WHAT THIS TASK INVOLVES: Repeat the post on generating copies of common code word for word, from "CREATING A COMMON" to "is shown here.".

I thought Kathey/Dan's idea of generating copies of the common code
into two separate directories was interesting and solved a lot of problems,
and I thought it would be worthwhile to walk through this in a bit more
detail.

I took a look at all the relevant use cases I could think of and describe
the steps involved and what the user experience will be like.  Through
this effort I did find a couple of possible issues that may make us want
to think twice about this approach.  Perhaps others can think of ways around
these issues.  I have labelled issues uncovered with the tag <ISSUE> in
the text below, rather than try and summarize them here.


CREATING A COMMON CLASS

Say a developer wants to add a new class for logging.

The developer creates the package directory
java/common/org/apache/derby/common/logging

Under this directory she creates the new class Logger.  A simple
version is shown here.

(Rows from a segmentation dataset)
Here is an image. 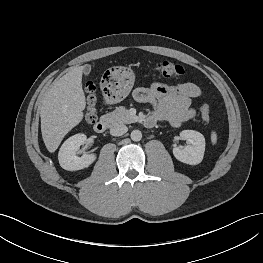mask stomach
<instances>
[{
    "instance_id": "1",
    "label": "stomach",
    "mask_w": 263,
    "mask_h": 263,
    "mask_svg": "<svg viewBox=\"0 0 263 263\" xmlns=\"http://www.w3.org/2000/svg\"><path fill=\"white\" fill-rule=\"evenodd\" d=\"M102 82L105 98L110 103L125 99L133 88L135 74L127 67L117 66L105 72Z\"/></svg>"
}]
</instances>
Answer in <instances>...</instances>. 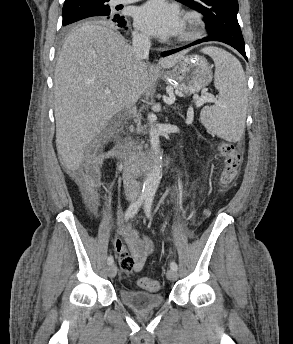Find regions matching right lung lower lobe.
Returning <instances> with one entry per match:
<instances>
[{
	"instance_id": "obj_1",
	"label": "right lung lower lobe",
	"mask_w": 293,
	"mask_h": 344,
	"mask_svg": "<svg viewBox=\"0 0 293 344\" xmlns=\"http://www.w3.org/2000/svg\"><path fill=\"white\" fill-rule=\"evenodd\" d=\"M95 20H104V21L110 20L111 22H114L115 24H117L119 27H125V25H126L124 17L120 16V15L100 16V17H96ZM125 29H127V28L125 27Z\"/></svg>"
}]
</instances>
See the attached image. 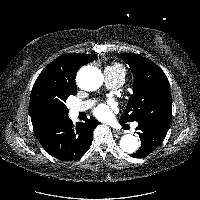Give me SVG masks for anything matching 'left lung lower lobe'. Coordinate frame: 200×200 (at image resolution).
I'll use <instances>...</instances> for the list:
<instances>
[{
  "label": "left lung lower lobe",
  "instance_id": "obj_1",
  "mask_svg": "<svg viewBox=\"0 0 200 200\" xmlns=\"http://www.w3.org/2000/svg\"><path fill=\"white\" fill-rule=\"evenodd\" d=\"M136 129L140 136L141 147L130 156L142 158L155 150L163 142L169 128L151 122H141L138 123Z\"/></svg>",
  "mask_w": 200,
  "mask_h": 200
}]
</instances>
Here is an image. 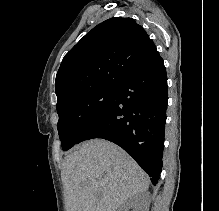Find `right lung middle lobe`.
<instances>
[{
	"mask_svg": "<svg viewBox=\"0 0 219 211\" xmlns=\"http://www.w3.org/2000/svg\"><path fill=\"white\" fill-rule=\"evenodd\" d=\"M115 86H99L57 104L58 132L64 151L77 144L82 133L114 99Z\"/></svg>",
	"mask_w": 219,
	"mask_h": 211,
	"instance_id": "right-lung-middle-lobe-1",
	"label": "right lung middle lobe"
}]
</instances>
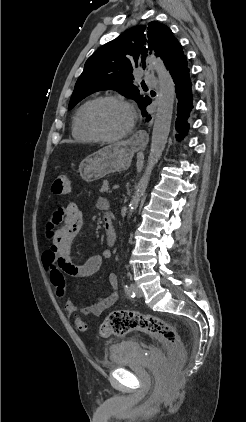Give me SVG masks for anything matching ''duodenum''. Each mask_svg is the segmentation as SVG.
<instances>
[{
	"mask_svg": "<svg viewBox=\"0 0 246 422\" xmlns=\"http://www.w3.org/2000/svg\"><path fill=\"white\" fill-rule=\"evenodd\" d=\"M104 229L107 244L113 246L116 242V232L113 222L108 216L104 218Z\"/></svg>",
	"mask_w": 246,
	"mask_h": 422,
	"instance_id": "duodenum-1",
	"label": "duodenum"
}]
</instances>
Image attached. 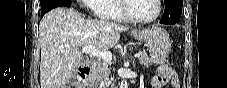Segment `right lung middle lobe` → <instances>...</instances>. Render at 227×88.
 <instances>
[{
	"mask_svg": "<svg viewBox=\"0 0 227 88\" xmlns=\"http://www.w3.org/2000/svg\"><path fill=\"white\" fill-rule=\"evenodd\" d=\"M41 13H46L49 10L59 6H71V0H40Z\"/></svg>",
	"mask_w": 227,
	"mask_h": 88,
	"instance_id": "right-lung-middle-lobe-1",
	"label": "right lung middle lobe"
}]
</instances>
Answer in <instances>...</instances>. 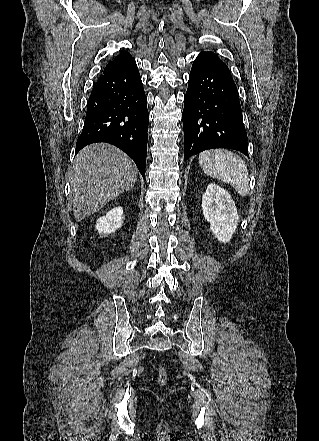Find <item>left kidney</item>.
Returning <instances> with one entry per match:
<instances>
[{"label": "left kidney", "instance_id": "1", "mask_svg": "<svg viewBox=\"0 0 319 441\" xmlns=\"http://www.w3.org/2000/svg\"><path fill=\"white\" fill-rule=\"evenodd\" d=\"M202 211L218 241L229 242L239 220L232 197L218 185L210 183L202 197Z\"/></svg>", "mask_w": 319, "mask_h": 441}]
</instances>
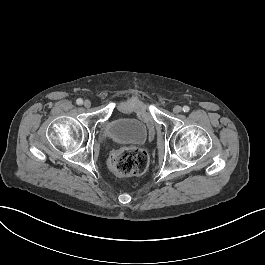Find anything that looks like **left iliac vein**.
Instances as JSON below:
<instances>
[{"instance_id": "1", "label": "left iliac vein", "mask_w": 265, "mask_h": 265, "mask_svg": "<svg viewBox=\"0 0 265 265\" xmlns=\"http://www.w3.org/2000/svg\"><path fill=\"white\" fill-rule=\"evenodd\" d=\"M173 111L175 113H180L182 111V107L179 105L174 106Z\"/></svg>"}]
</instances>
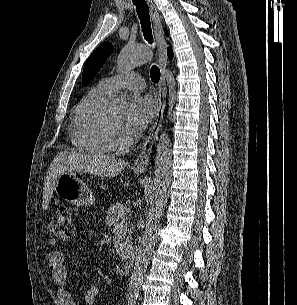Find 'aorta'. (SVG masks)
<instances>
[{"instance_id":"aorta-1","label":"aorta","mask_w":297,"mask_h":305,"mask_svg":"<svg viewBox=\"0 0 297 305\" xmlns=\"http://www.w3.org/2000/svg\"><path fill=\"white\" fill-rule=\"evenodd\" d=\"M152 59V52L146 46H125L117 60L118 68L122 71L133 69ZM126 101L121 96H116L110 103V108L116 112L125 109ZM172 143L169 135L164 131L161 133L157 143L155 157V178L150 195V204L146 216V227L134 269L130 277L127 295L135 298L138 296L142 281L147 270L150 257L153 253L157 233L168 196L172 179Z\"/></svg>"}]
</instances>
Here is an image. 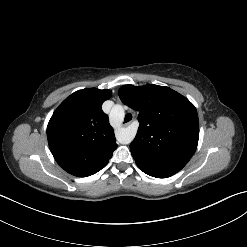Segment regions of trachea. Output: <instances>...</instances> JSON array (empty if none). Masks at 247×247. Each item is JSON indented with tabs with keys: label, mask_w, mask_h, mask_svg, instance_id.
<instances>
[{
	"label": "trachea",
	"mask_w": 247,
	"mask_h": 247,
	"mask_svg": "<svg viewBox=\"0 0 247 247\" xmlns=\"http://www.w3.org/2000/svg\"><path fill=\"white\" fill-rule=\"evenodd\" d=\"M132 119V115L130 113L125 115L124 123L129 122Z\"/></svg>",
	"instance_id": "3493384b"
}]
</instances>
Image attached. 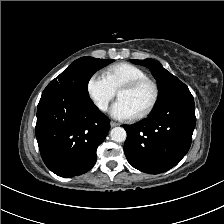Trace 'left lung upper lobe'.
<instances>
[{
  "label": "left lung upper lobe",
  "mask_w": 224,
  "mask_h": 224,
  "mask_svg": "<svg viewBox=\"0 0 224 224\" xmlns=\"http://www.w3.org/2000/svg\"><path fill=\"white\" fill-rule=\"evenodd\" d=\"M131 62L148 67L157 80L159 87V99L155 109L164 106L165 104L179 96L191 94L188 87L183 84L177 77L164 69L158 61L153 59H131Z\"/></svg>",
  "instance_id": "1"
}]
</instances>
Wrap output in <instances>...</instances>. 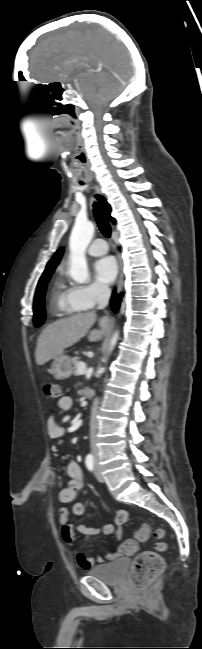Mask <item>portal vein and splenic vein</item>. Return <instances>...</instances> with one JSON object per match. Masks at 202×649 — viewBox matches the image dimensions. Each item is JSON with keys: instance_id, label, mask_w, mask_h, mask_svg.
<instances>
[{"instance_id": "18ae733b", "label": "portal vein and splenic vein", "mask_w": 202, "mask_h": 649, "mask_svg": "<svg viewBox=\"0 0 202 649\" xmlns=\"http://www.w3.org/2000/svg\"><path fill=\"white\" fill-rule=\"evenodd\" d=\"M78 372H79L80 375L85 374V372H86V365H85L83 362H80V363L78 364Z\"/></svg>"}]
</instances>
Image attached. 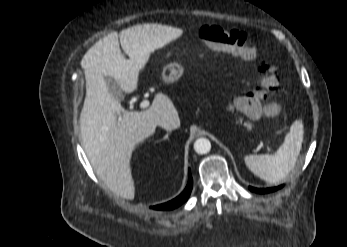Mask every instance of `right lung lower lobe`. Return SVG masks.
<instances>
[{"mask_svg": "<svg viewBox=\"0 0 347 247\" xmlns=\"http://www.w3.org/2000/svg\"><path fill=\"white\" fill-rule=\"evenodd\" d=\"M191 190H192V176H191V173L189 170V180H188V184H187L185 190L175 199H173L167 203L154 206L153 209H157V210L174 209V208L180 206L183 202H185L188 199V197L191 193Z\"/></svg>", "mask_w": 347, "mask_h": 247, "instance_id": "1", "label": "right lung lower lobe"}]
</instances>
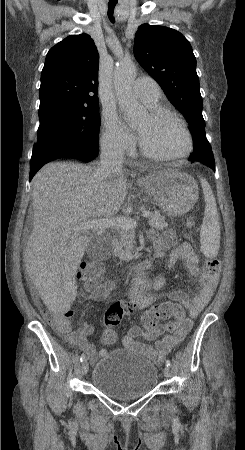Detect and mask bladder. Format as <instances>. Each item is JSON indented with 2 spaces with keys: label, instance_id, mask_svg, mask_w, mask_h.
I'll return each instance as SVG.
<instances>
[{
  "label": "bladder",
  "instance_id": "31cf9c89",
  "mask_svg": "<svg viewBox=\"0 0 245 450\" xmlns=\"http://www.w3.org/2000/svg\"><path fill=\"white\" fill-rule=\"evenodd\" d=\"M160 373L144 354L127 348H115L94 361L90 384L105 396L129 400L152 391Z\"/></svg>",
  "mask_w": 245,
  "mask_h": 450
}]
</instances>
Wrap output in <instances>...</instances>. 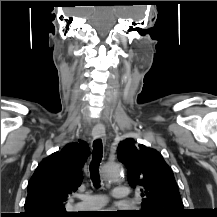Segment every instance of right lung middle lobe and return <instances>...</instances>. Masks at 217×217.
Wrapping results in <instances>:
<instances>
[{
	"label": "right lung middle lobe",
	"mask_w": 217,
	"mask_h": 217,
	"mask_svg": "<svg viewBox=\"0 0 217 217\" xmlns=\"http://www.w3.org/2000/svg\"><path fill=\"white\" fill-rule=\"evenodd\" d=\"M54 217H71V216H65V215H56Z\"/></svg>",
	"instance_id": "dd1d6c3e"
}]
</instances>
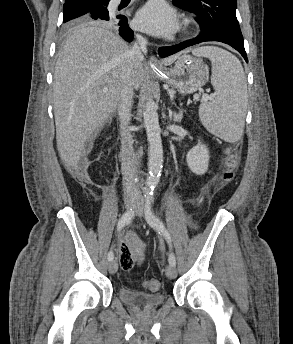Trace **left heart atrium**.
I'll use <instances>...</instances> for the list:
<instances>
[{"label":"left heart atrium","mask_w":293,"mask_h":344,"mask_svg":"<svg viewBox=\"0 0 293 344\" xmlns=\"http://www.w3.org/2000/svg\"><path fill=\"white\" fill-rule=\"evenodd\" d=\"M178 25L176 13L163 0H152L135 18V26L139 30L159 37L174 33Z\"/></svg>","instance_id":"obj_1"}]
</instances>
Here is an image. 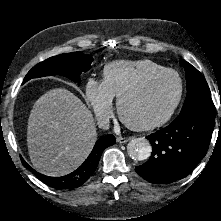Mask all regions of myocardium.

RESPONSE BELOW:
CREATING A COMMON CLASS

Say a developer wants to add a new class for logging.

The developer creates the package directory
java/common/org/apache/derby/common/logging

Under this directory she creates the new class Logger.  A simple
version is shown here.